A program designed to check if a shuffle is efficient -- by Stéphane Kastenbaum
Since a discussion I had with my friend I wanted to know if there is a way to compute how efficient is a shuffle. I don't want to do to much of statistics so I'm gonna bruteforce a little bit.
The goal is to program to compare different shuffling method. Idealy, in the end I could implement every kind of shuffling method.
A shuffle is a permutation. If I take the first card and put it to the end of my deck, this is a simple cycle permutation. Yet when one shuffle a deck it usualy involves randomness ("Take the first card and put it whether at the top or at the bottom of the deck") So I need something better.
My idea is to use matrices (because matrices are cool) where Mij is the probability to put the j card at the i place. So I (the identity matrix) represent no shuffling, and for a deck of three card the matrix
0 0 1
0 1 0
1 0 0
represent the inversion of the first and the third card.
Also we can represent the chance of card being at a place or at another.
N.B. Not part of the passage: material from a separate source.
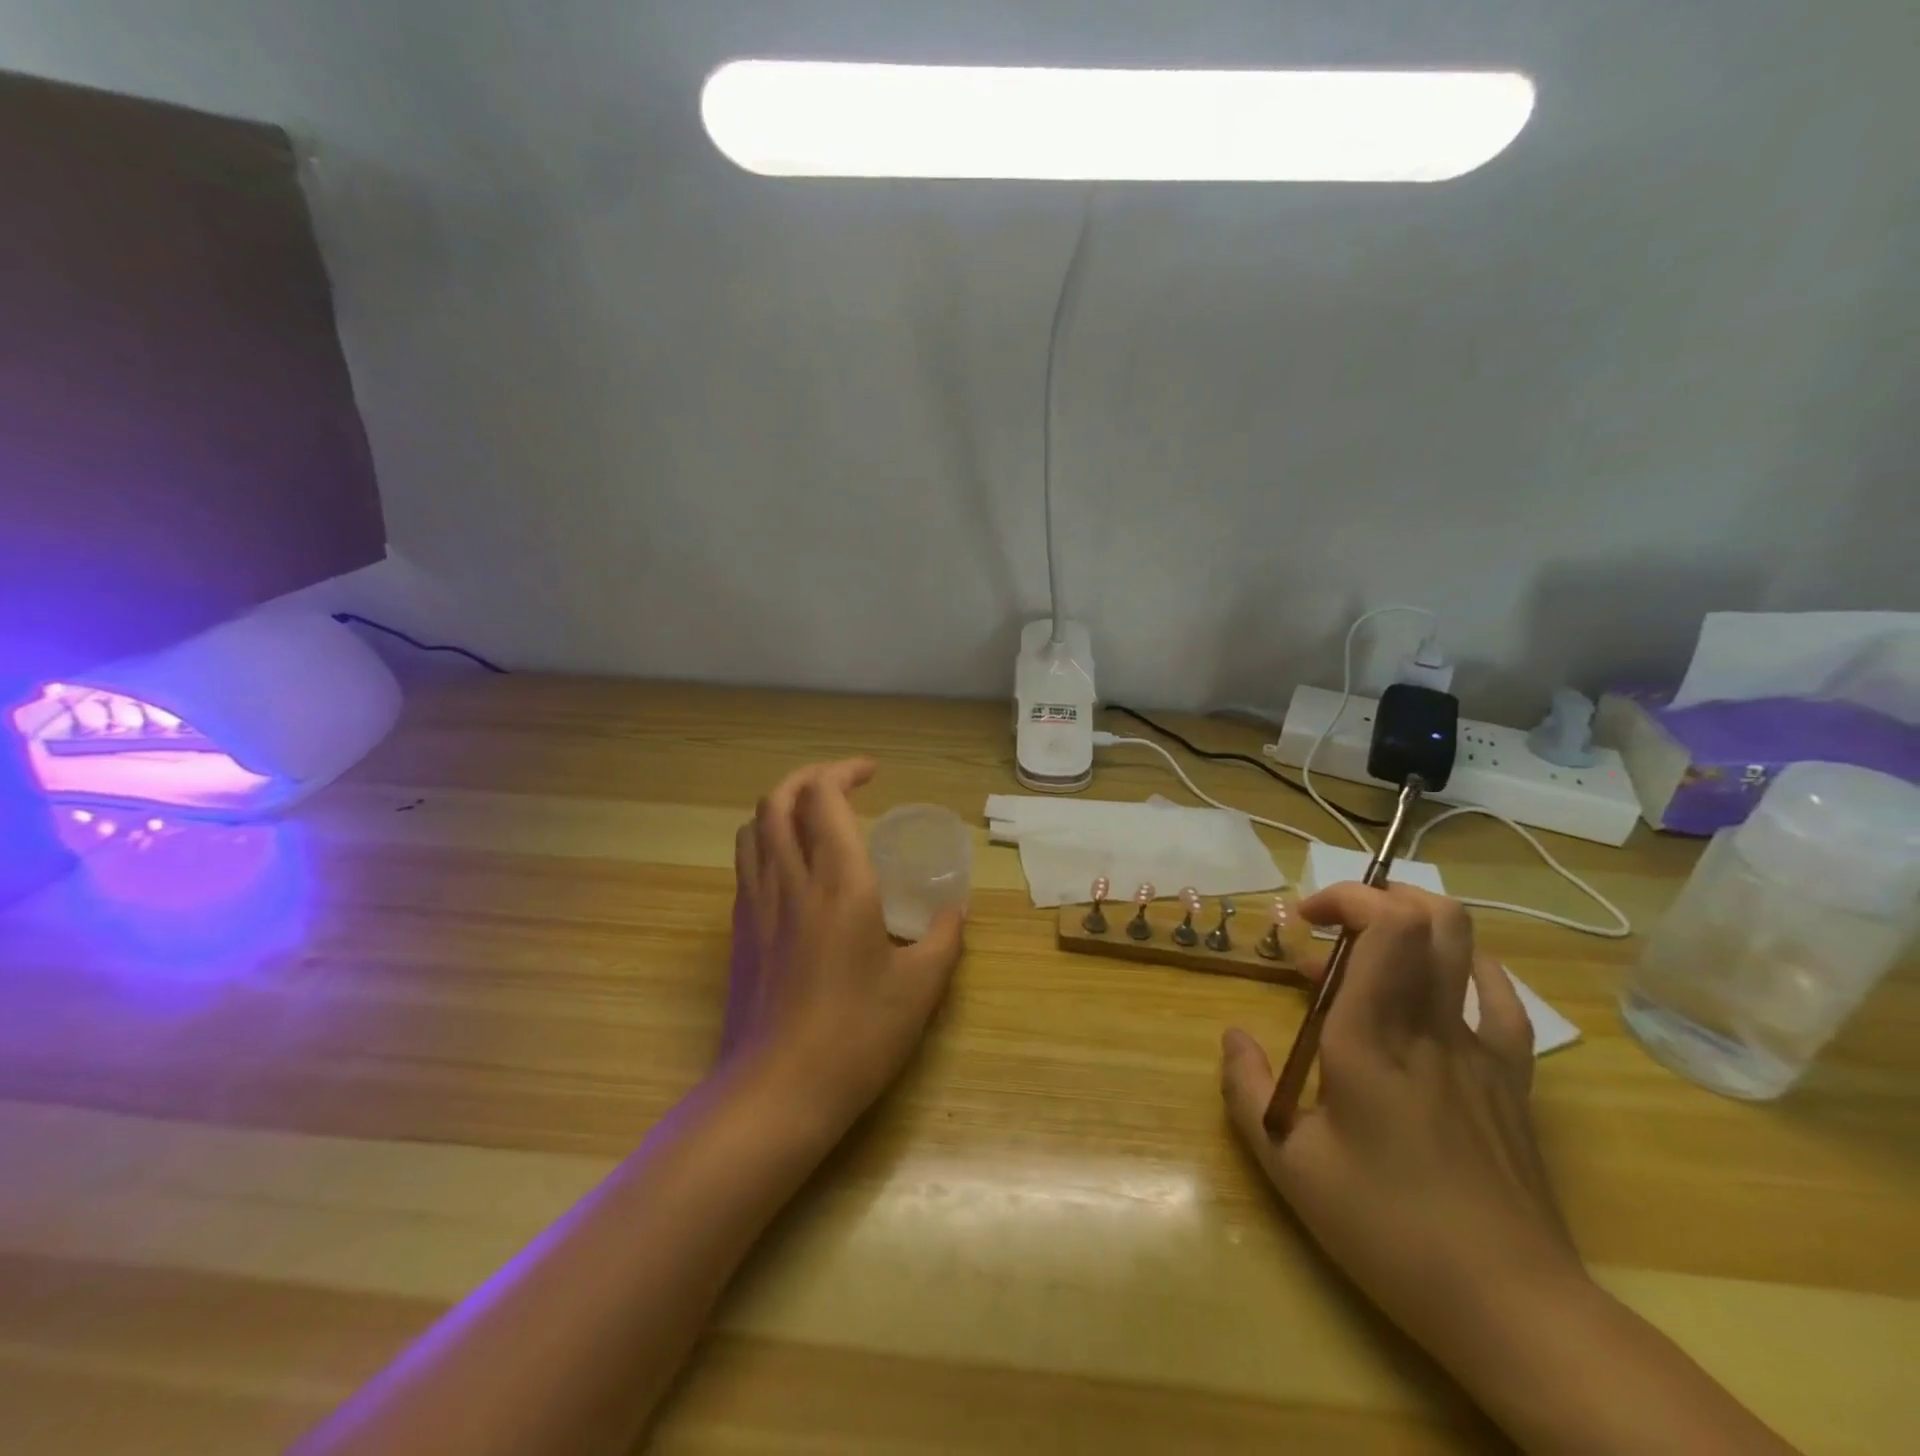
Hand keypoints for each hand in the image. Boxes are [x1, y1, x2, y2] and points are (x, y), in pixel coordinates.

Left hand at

For example the matrix
1/3 1/3 1/3
1/3 1/3 1/3
1/3 1/3 1/3
would be the perfect shuffling where every card have equal probability to be at every position.
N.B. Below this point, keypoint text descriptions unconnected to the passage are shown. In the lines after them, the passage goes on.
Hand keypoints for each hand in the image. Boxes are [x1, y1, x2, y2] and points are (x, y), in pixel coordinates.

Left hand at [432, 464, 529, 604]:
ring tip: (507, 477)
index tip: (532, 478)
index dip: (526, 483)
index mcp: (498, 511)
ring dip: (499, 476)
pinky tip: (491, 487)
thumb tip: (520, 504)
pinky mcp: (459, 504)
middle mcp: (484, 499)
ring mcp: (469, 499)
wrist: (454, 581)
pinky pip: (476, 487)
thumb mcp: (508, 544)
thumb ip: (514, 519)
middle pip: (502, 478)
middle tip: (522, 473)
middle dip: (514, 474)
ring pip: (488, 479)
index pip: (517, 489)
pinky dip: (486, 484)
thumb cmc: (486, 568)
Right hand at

It is important to notice that since two cards cannot be at the same place and a card cannot be at two different place, the sum of the probabilites over a line and over a column equals to 1.
With this method we do not differenciate a shuffle method and the state of a deck of cards, this is convenient since the state of a deck is the same as "the shuffle applied to the identity matrix"
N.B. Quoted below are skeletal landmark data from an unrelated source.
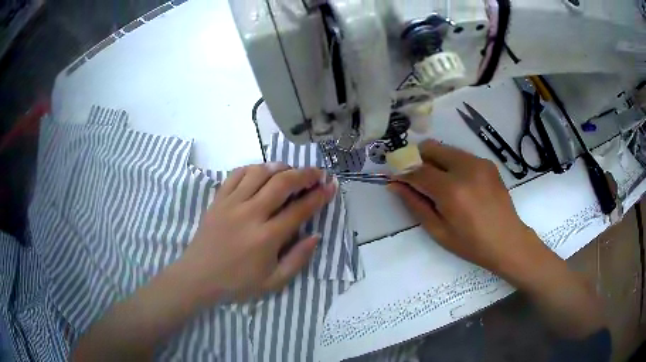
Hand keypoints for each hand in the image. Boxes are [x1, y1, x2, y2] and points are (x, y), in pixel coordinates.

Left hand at [180, 163, 336, 303]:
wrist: (198, 277)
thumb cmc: (237, 283)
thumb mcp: (273, 282)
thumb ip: (297, 260)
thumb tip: (316, 236)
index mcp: (267, 238)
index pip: (300, 209)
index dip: (319, 196)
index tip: (330, 186)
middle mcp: (251, 214)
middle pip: (282, 184)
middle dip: (304, 174)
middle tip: (316, 172)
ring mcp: (232, 204)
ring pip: (259, 173)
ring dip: (280, 167)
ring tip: (290, 170)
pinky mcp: (218, 200)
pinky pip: (236, 174)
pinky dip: (252, 168)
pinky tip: (261, 172)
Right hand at [388, 139, 542, 274]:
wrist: (507, 240)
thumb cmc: (471, 244)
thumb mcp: (438, 231)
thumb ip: (415, 205)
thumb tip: (395, 185)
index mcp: (451, 190)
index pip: (417, 171)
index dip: (402, 173)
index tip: (394, 178)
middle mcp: (465, 168)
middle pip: (431, 148)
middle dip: (417, 159)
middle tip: (414, 178)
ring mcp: (478, 162)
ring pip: (445, 149)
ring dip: (434, 161)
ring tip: (437, 183)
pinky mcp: (487, 163)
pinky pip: (460, 155)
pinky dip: (450, 164)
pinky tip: (457, 184)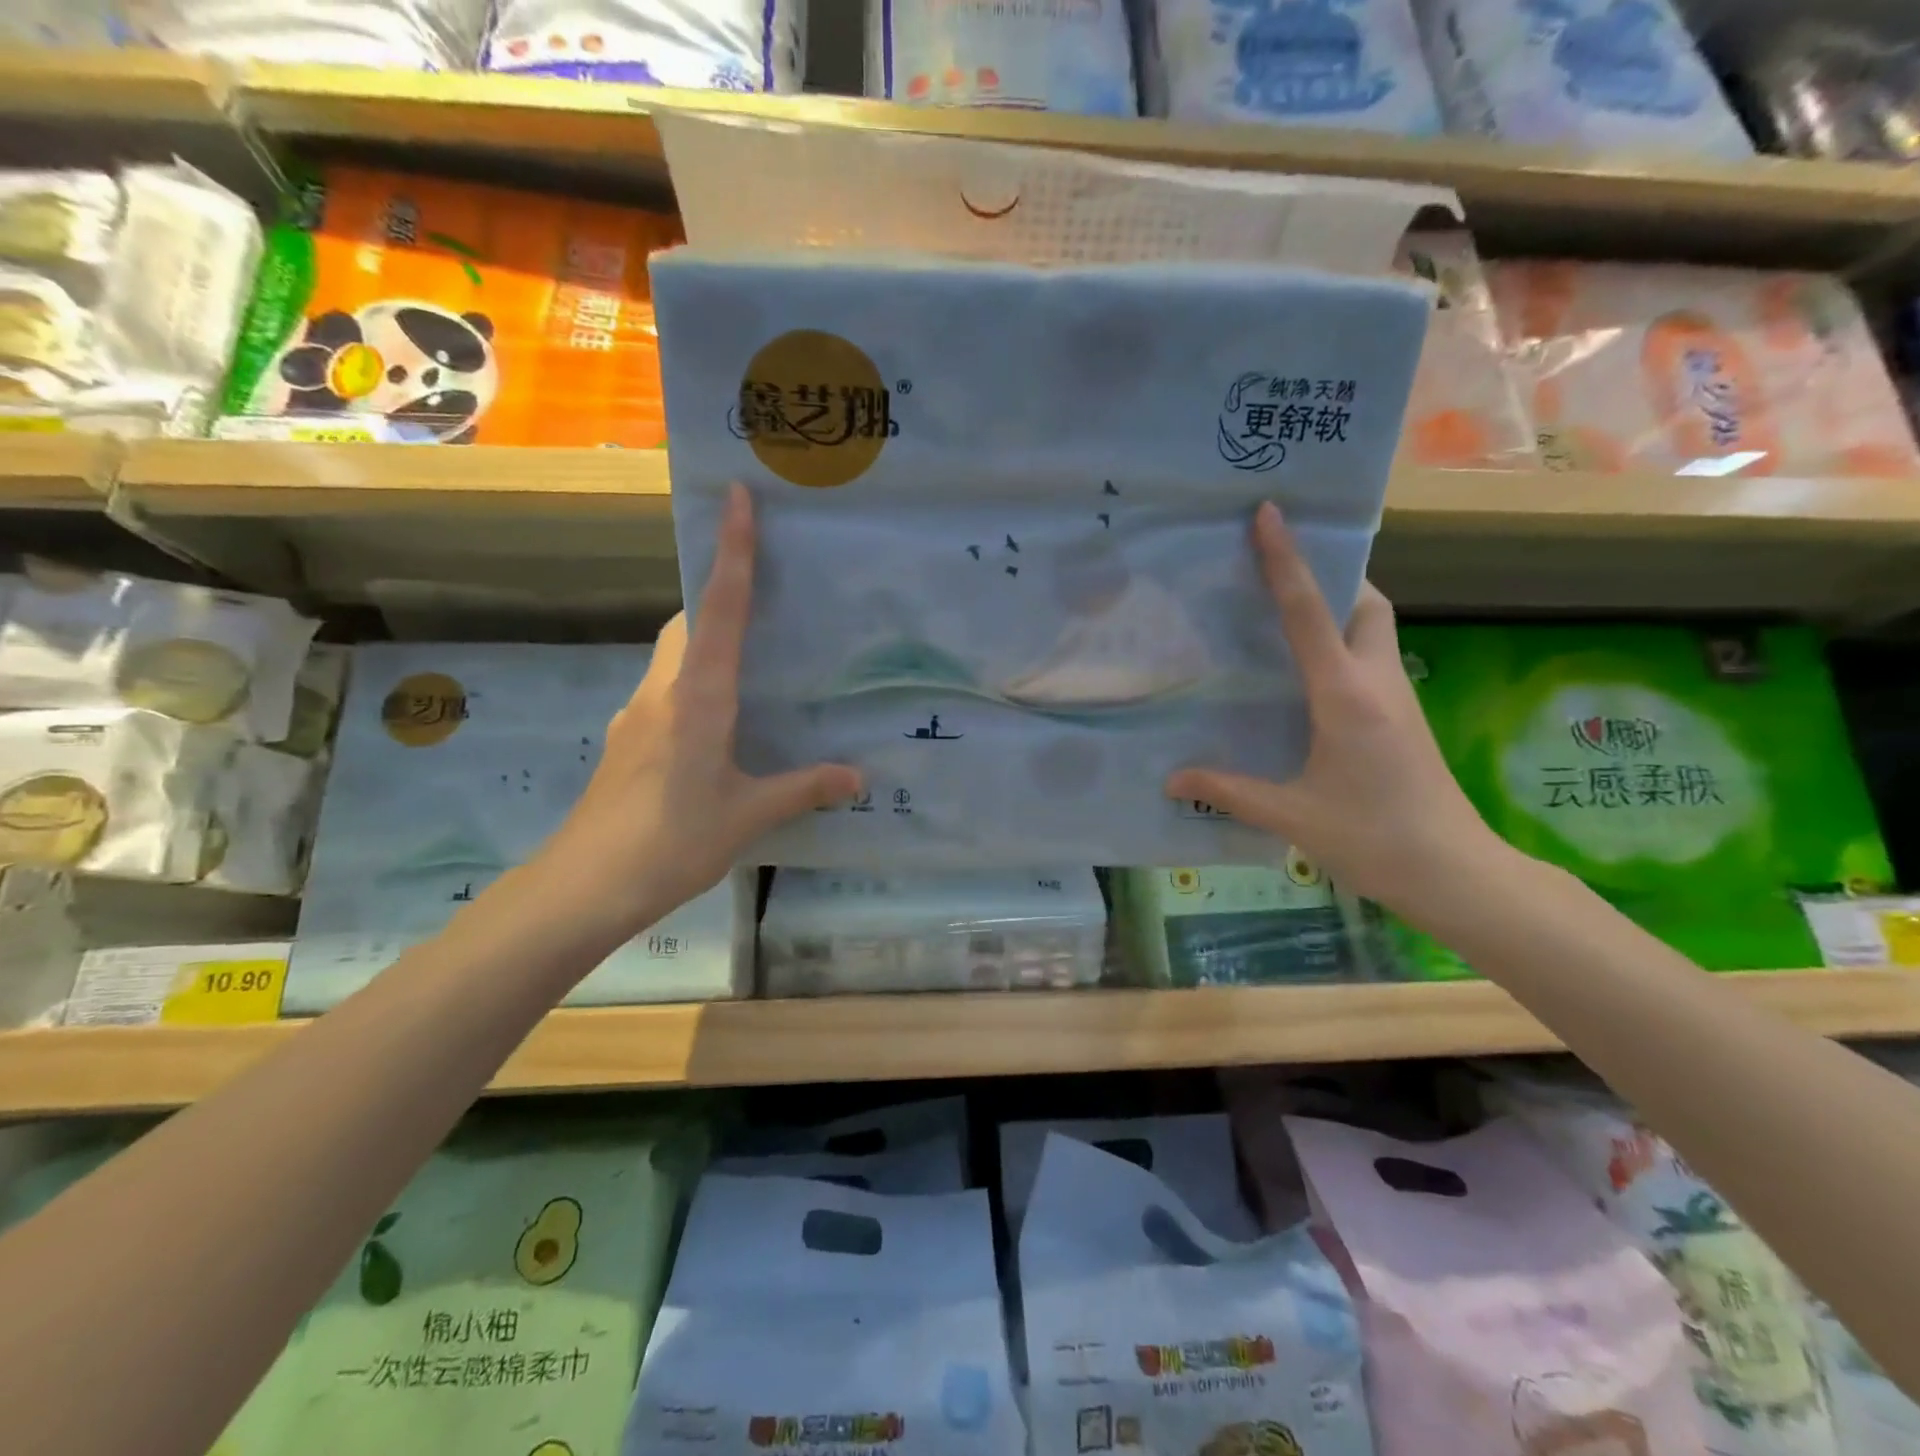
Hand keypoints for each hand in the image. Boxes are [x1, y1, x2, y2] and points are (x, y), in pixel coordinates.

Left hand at [535, 483, 861, 930]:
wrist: (584, 886)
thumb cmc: (671, 841)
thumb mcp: (748, 815)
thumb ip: (803, 789)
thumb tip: (858, 776)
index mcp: (700, 696)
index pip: (721, 608)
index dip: (733, 550)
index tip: (737, 496)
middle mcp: (665, 691)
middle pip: (689, 620)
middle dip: (719, 592)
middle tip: (766, 592)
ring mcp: (639, 714)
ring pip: (674, 654)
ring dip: (706, 638)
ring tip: (753, 657)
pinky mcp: (629, 739)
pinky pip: (668, 688)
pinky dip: (694, 680)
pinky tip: (719, 721)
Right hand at [1167, 502, 1508, 922]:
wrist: (1454, 872)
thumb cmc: (1372, 837)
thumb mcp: (1291, 814)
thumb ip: (1229, 791)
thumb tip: (1170, 780)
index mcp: (1345, 694)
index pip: (1309, 613)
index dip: (1286, 560)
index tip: (1270, 513)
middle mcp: (1376, 681)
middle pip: (1365, 602)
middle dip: (1333, 576)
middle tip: (1286, 574)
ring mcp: (1397, 697)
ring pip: (1376, 627)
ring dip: (1342, 607)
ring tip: (1290, 614)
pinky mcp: (1403, 716)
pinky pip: (1372, 657)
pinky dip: (1344, 643)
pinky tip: (1310, 673)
In the real world people often choose a shuffle method and apply it multiple time on the same deck. It can be represented on my method by finding the matrix of a single shuffle, and multiple the matrix by itself.
For some kind of shuffle method the matrix can be found by hand, but I think this could be hard and boring to find the right matrix for some shuffling method, the faro shuffle for example.
So what I'm gonna do, is creating a function which will do the said shuffle on a list and then call it many times and finding the mean of the shuffled states.
##Implementation To do this I will use :
- Python 3
- Numpy to represent the matrices
- random to generate randomness
Since every value of the matrices is inferior to 1 and approximation on small number are quite bad in python I decided that I will miltiply the matricies by the size of the deck. So with n the size of the deck n * I will be the deck where each card is at its initial position and the matrix with 1 everywhere will be the uniformely distributed one.
- Do a function that compute the "efficienty" of the shuffle matrix
- Do a function that given a random shuffle function return a approximation of the corresponding shuffle matrix
- Add a way to handle a deck with the same card multiple times.
- Clarify readme
- Implement Faro shuffle
- Add other types of shuffle
Date of this edit : 2018-03-17
The project is now abandoned because I found a major flaw on the representation of the shuffles. I will keep this project on GitHub as is, even though it will never work as intended. I think it can be a source of inspiration for others, or myself if I ever want to work on this again.
The flaw is quite obvious actually, it can be seen on the very first example of shuffle I made.
The shuffle is : "Take the first card and put it whether at the top or at the bottom of the deck"
This is a very bad shuffle, because it doesn't actually mess with the order of the cards. Indeed if we have a deck of 6 cards the state of the deck after a very large number of the top_bottom shuffle will be one of theses:
1 2 3 4 5 6 (The starting state)
2 3 4 5 6 1
3 4 5 6 1 2
4 5 6 1 2 3
5 6 1 2 3 4
6 1 2 3 4 5
which mean that if we look at the first card of the deck, we know the state of the deck.
Now, if we try to use my method to see if it's a good shuffle, the result will be:
first_top_bottom, 200 times, with 6 cards.
[[ 1. 1. 1. 1. 1. 1.]
[ 1. 1. 1. 1. 1. 1.]
[ 1. 1. 1. 1. 1. 1.]
[ 1. 1. 1. 1. 1. 1.]
[ 1. 1. 1. 1. 1. 1.]
[ 1. 1. 1. 1. 1. 1.]]
Because each card as an equal probability of being at any position in the deck.
So my method consider this shuffle to be good (or good enough), yet the shuffle is very bad. This, in my opinion, makes my method not-usable.
This flaw comes from the fact that I didn't take into account the influence each card has on the others. The probability of each card to be at any position is not enough to judge the "randomness" of a shuffle.
Well, too bad. I should look up on wikipedia how to evaluate shuffles.